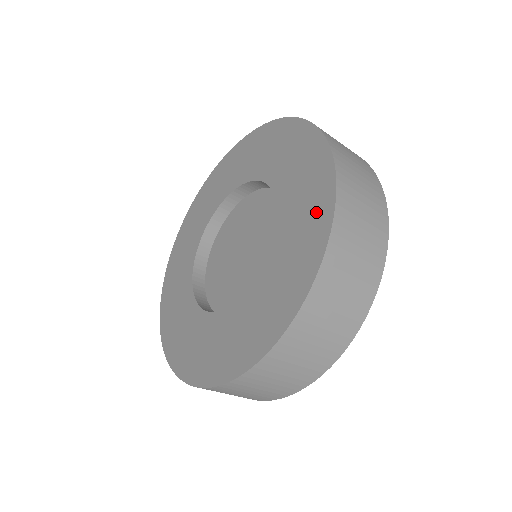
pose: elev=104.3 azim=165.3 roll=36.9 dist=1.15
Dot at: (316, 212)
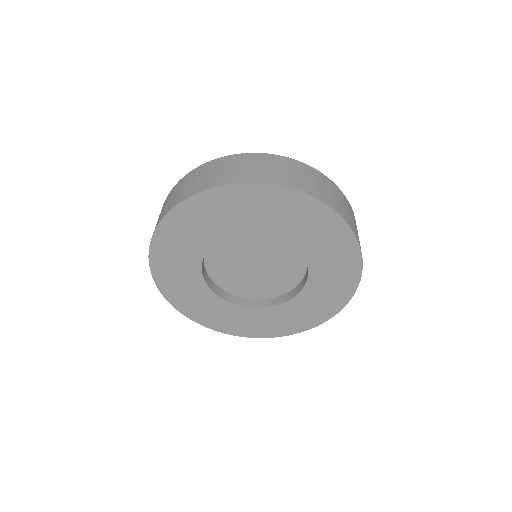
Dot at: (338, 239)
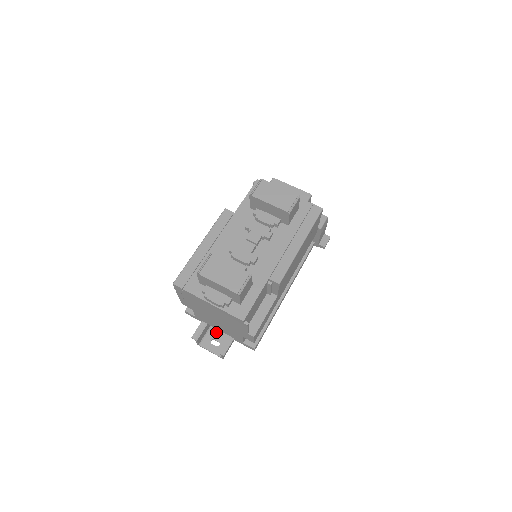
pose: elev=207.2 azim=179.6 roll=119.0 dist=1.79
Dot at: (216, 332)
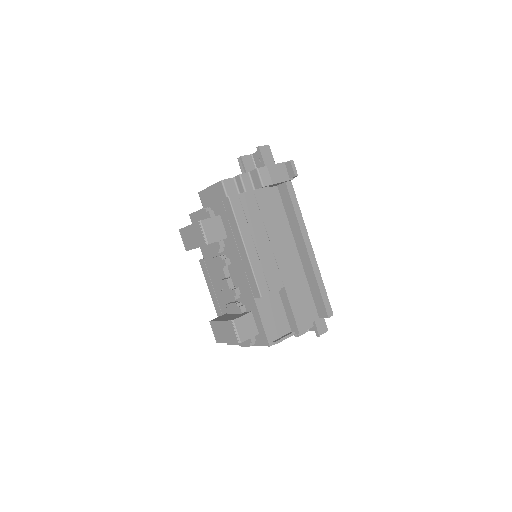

□ □ □ □ □ □ □

REQUIRED TASK —
Repeat all of the rows above, substituting "camera" for every "pose" and changing nothing else. Omit the pictures.

TASK OUTPUT —
camera: elev=104.3 azim=165.3 roll=36.9 dist=1.15
Dot at: (316, 212)
Dot at: (338, 239)
camera: elev=207.2 azim=179.6 roll=119.0 dist=1.79
Dot at: (216, 332)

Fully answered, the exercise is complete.